> _Working data_:
════════════════════

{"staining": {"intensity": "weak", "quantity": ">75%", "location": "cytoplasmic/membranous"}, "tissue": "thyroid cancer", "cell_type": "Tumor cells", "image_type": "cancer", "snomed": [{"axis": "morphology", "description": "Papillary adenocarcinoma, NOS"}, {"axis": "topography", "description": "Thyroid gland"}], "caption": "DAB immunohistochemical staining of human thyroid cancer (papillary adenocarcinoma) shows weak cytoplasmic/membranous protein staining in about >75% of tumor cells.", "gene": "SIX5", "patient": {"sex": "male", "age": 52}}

════════════════════

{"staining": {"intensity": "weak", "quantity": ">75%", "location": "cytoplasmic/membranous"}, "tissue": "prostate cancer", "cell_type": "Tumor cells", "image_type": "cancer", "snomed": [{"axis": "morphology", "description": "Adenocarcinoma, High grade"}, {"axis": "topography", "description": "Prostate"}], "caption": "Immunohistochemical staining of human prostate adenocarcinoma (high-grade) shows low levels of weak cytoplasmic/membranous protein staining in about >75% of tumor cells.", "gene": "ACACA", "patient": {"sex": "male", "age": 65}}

════════════════════

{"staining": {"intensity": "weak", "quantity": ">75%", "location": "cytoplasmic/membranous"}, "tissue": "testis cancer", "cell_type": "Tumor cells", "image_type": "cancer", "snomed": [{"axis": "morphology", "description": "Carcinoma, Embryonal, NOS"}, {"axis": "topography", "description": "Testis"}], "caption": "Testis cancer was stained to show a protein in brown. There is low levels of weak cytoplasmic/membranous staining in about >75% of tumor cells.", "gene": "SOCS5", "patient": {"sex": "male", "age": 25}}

════════════════════

> _Goal of the exercise_: The expected result is every line from the material above that includes "levels".

> _Answer for the task_:
{"staining": {"intensity": "weak", "quantity": ">75%", "location": "cytoplasmic/membranous"}, "tissue": "prostate cancer", "cell_type": "Tumor cells", "image_type": "cancer", "snomed": [{"axis": "morphology", "description": "Adenocarcinoma, High grade"}, {"axis": "topography", "description": "Prostate"}], "caption": "Immunohistochemical staining of human prostate adenocarcinoma (high-grade) shows low levels of weak cytoplasmic/membranous protein staining in about >75% of tumor cells.", "gene": "ACACA", "patient": {"sex": "male", "age": 65}}
{"staining": {"intensity": "weak", "quantity": ">75%", "location": "cytoplasmic/membranous"}, "tissue": "testis cancer", "cell_type": "Tumor cells", "image_type": "cancer", "snomed": [{"axis": "morphology", "description": "Carcinoma, Embryonal, NOS"}, {"axis": "topography", "description": "Testis"}], "caption": "Testis cancer was stained to show a protein in brown. There is low levels of weak cytoplasmic/membranous staining in about >75% of tumor cells.", "gene": "SOCS5", "patient": {"sex": "male", "age": 25}}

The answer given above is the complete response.